Aquella decisión quizás condenó para siempre a Max Brod, un prolífico escritor y un conocido intelectual en su tiempo, a convertirse simplemente en «el amigo de Kafka», pero consiguió ofrecer a los lectores uno de los escritores más determinantes del siglo XX. Irónicamente, todo lo que ocurrirá con sus papeles en las décadas siguientes tiene bastante de kafkiano, como cuenta Benjamin Balint en Kafka’s Last Trial, con complejas batallas judiciales que han llegado hasta el mismísimo siglo XXI acerca de una pregunta: ¿a quién pertenecen esos manuscritos con Brod muerto? Solo hasta finales de la década pasada se solucionó la cuestión: la Biblioteca Nacional de Israel se hizo con ese legado, con un intenso drama judicial de por medio. 

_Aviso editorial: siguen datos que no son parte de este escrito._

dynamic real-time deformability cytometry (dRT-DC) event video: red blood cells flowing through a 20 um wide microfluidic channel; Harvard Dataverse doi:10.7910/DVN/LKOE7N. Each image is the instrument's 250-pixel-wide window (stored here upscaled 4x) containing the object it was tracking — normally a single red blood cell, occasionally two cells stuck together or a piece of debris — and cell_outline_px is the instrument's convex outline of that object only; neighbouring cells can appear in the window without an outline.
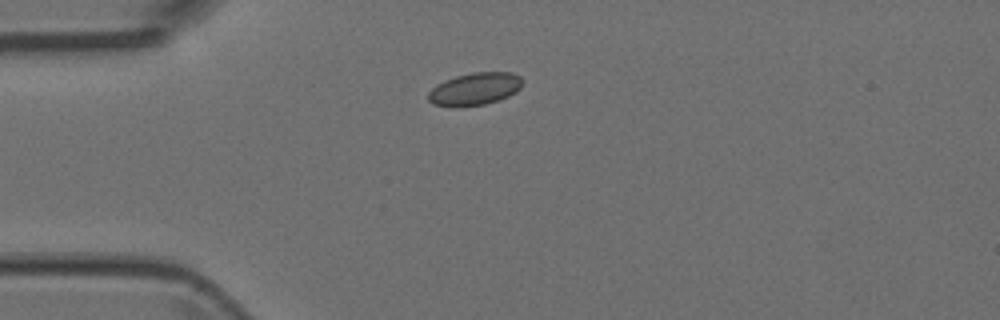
{"species": "Egyptian fruit bat (a non-hibernating species)", "species_latin": "Rousettus aegyptiacus", "temperature_condition": "room temperature", "stored_images_in_passage": 3, "camera_frame_rate_fps": 3000, "um_per_image_px": 0.085, "animal": {"sex": "female"}, "frame": {"image": 1, "passage_image": 1, "time_ms": 0.0, "image_size_px": [1000, 320], "cell_outline_px": [[524, 84], [516, 92], [500, 100], [484, 104], [432, 104], [428, 100], [428, 92], [436, 84], [444, 80], [456, 76], [472, 72], [512, 72], [520, 76], [524, 80]], "centroid_in_image_um": [40.43, 7.51], "position_along_channel_um": 44.6, "area_um2": 17.51}}
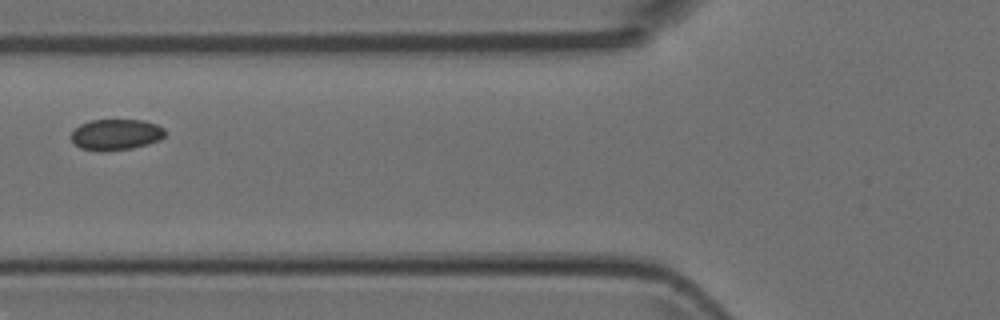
{"frame": {"image": 2, "passage_image": 3, "time_ms": 0.667, "image_size_px": [1000, 320], "cell_outline_px": [[164, 136], [160, 140], [148, 144], [132, 148], [104, 152], [100, 152], [80, 148], [72, 140], [72, 132], [80, 124], [92, 120], [144, 120], [156, 124], [164, 128]], "centroid_in_image_um": [9.86, 11.45], "position_along_channel_um": 115.9, "area_um2": 16.99}}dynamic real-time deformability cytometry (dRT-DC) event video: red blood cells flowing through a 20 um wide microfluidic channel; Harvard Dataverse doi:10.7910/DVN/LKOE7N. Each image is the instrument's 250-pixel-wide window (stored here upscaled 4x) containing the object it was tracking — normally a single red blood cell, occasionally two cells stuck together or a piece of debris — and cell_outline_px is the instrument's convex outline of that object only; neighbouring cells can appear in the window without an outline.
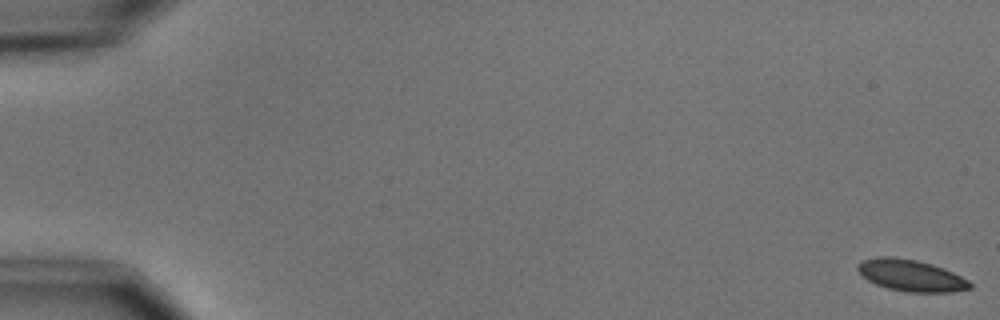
{"species": "common noctule bat (a hibernating species)", "species_latin": "Nyctalus noctula", "temperature_condition": "cold", "stored_images_in_passage": 6, "camera_frame_rate_fps": 3000, "um_per_image_px": 0.085, "animal": {"sex": "male", "body_mass_g": 15.6}, "frame": {"image": 1, "passage_image": 1, "time_ms": 0.0, "image_size_px": [1000, 320], "cell_outline_px": [[972, 288], [952, 292], [908, 292], [888, 288], [876, 284], [860, 276], [856, 268], [856, 264], [860, 260], [876, 256], [892, 256], [916, 260], [932, 264], [944, 268], [968, 280], [972, 284]], "centroid_in_image_um": [77.37, 23.4], "position_along_channel_um": 7.6, "area_um2": 20.92}}
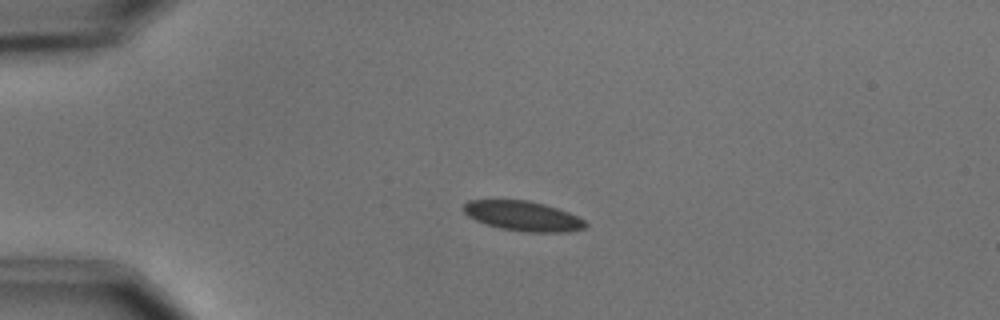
{"frame": {"image": 2, "passage_image": 4, "time_ms": 4.333, "image_size_px": [1000, 320], "cell_outline_px": [[588, 224], [584, 228], [568, 232], [528, 232], [500, 228], [484, 224], [468, 216], [464, 212], [464, 204], [468, 200], [528, 200], [544, 204], [568, 212], [584, 220]], "centroid_in_image_um": [44.45, 18.36], "position_along_channel_um": 40.6, "area_um2": 21.1}}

La biografía de Franz Kafka muestra una trayectoria un tanto banal. La suya es la vida de un trabajador de la industria de los seguros que vivió en una ciudad de provincias del Imperio austrohúngaro. Sin embargo, como en todo, la perspectiva reside en la lente con la que se mire: la ciudad de provincias era en realidad un activo foco cultural y hasta cabe preguntarse si se puede decir que una vida, la que sea, es banal por sus rutinas.

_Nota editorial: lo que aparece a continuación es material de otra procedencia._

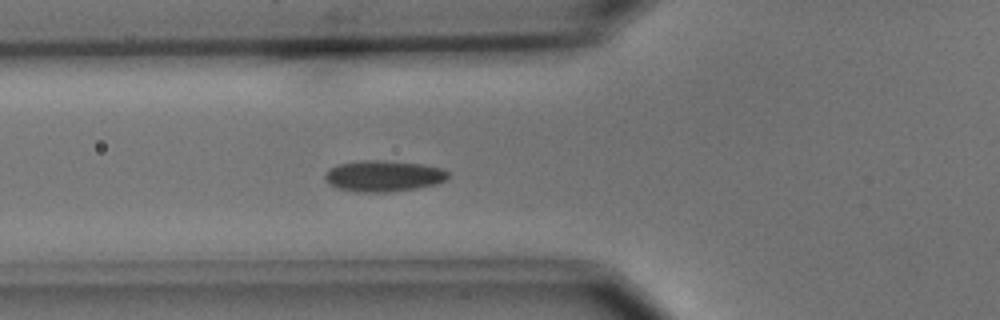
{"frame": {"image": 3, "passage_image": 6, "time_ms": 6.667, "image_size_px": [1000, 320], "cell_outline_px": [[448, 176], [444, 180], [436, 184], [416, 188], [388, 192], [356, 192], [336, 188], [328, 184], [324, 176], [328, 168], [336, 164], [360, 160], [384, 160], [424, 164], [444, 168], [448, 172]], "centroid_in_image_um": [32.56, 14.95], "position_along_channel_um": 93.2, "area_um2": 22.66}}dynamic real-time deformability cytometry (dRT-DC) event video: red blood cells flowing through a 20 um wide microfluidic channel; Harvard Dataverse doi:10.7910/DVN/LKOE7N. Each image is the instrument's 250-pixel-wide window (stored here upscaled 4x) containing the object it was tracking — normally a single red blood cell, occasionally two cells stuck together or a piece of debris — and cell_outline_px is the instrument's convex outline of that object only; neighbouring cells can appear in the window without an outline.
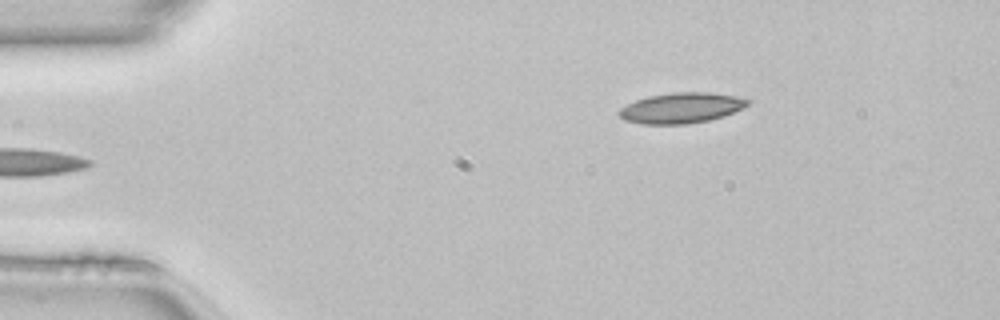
{"species": "common noctule bat (a hibernating species)", "species_latin": "Nyctalus noctula", "temperature_condition": "room temperature", "stored_images_in_passage": 42, "camera_frame_rate_fps": 3000, "um_per_image_px": 0.085, "animal": {"sex": "female", "body_mass_g": 22.7, "forearm_length_mm": 54.2}, "frame": {"image": 1, "passage_image": 1, "time_ms": 0.0, "image_size_px": [1000, 320], "cell_outline_px": [[752, 100], [744, 108], [724, 116], [708, 120], [688, 124], [640, 124], [624, 120], [616, 112], [620, 108], [636, 100], [648, 96], [672, 92], [708, 92], [736, 96]], "centroid_in_image_um": [57.91, 9.17], "position_along_channel_um": 27.1, "area_um2": 23.0}}
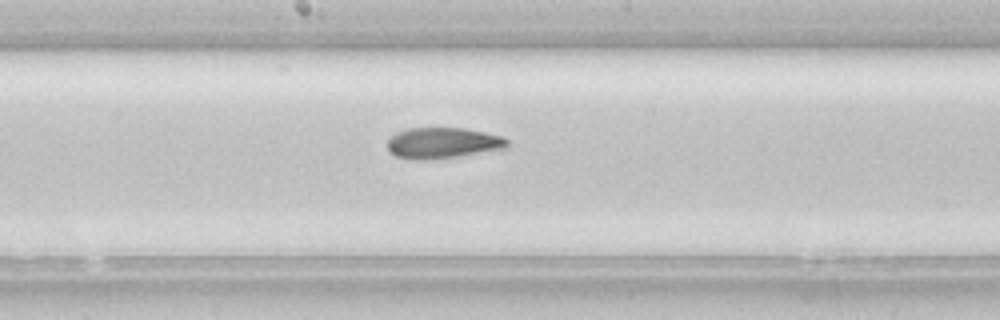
{"frame": {"image": 2, "passage_image": 19, "time_ms": 6.0, "image_size_px": [1000, 320], "cell_outline_px": [[508, 148], [460, 156], [428, 160], [412, 160], [396, 156], [388, 148], [388, 140], [396, 132], [408, 128], [464, 128], [504, 136], [508, 140]], "centroid_in_image_um": [37.66, 12.16], "position_along_channel_um": 210.5, "area_um2": 21.73}}
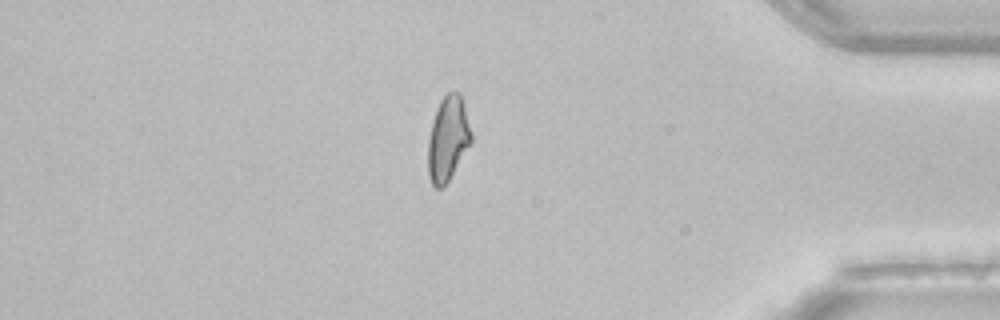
{"frame": {"image": 3, "passage_image": 35, "time_ms": 11.333, "image_size_px": [1000, 320], "cell_outline_px": [[472, 140], [448, 180], [440, 188], [436, 188], [432, 184], [428, 176], [428, 136], [432, 120], [436, 108], [440, 100], [448, 92], [460, 92], [464, 104], [472, 136]], "centroid_in_image_um": [38.04, 11.75], "position_along_channel_um": 397.2, "area_um2": 21.1}, "authors_computed_cell_mechanics": {"area_um2": 21.7328, "velocity_mm_per_s": 4.138, "shape_relaxation_time_tau1_ms": null, "shape_relaxation_time_tau2_ms": 4.5081, "deformation_change_tau1": null, "deformation_change_tau2": 0.1178}}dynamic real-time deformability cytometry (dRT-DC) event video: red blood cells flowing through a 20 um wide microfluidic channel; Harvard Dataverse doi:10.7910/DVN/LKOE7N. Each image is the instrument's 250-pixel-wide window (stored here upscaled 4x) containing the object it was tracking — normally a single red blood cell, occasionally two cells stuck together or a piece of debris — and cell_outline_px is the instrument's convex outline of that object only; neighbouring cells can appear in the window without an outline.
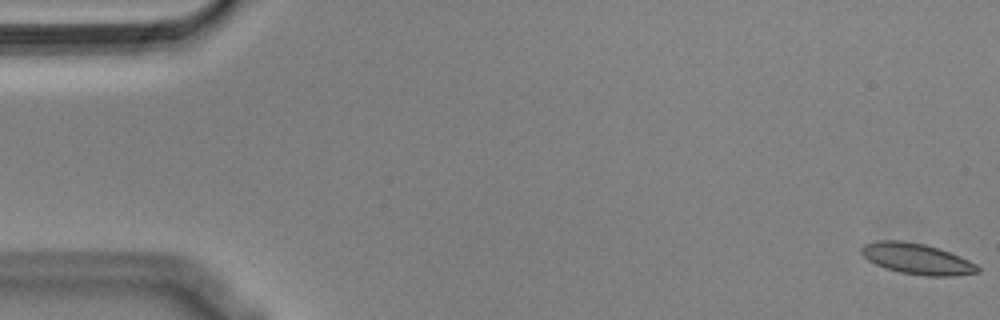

Kafka nació en Praga en 1883, en el seno de una familia judía (sus tres hermanas morirán posteriormente en el Holocausto). El padre de Kafka tenía un próspero negocio textil que daba a la familia una vida burguesa. Kakfa no fue un alumno especialmente brillante, llegando a empezar un par de carreras universitarias antes de decantarse por la de Derecho: era la que tenía más salidas laborales. Trabajó primero como asistente de un juez, pero luego lo abandonó para trabajar en una compañía de seguros italiana. Incluso llegó a empezar a estudiar italiano pensando en pedir un traslado a Trieste (también se planteó estudiar español para irse a vivir con su tío materno, directivo de los ferrocarriles en España), pero todo se quedó en nada porque dejó ese empleo por motivos de salud –o eso dijo a la empresa– y empezó a trabajar en una compañía semipública del mismo sector. Toda su vida vivirá en Praga en la casa familiar –su padre se desesperaba ante la falta de ambición de su hijo–, salvo una pequeña etapa en Berlín en la recta final de su vida y el tiempo que pasará en un sanatorio en las afueras de Viena, donde muere en 1924.

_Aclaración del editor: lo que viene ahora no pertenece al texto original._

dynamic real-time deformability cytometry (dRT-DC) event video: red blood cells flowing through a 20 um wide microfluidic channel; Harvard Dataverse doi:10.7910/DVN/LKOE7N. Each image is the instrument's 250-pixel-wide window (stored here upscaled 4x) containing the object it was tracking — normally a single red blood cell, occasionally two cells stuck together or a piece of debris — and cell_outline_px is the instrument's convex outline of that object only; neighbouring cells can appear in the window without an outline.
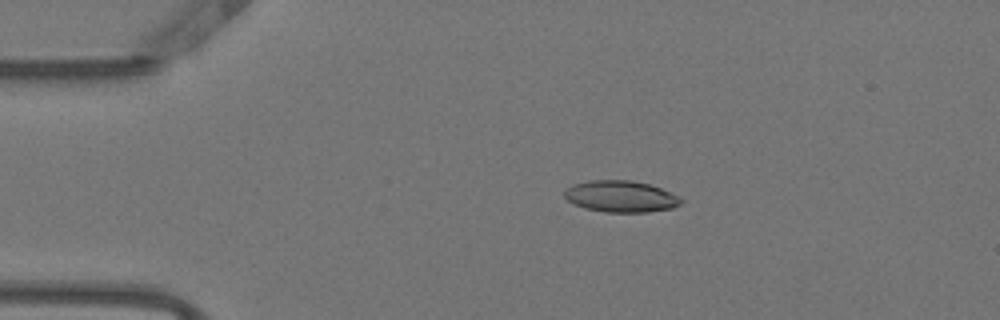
{"species": "Egyptian fruit bat (a non-hibernating species)", "species_latin": "Rousettus aegyptiacus", "temperature_condition": "warm", "stored_images_in_passage": 53, "camera_frame_rate_fps": 3000, "um_per_image_px": 0.085, "animal": {"sex": "female"}, "frame": {"image": 1, "passage_image": 11, "time_ms": 3.333, "image_size_px": [1000, 320], "cell_outline_px": [[684, 200], [680, 204], [672, 208], [648, 212], [604, 212], [584, 208], [568, 200], [564, 196], [564, 192], [572, 184], [588, 180], [632, 180], [648, 184], [660, 188]], "centroid_in_image_um": [52.74, 16.69], "position_along_channel_um": 32.3, "area_um2": 21.27}}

En la casa familiar, «un apartamento abarrotado», como apunta en Rituales cotidianos (Turner) Mason Currey, Kafka escribía a última hora de la noche, mientras la familia dormía. Era el momento en el que lograba concentrarse. Con suerte, a las 22:00 de la noche, si no a las 23:30, Kakfa se sentaba a escribir, «hasta la una, las dos o las tres de la mañana, y una vez incluso hasta las seis». Tras las sesiones de escritura, intentaba dormir antes de irse a la oficina por la mañana, aunque no lo lograba y padecía insomnio. Este ritmo no era bueno para su salud – a los problemas reales de salud que llegó a desarrollar, además, se sumaba una fuerte hipocondría– ni tampoco llegó a colmar la ambición literaria de Kafka. El autor más famoso del siglo XX murió seguro de una sola cosa: que lo que había escrito no valía mucho.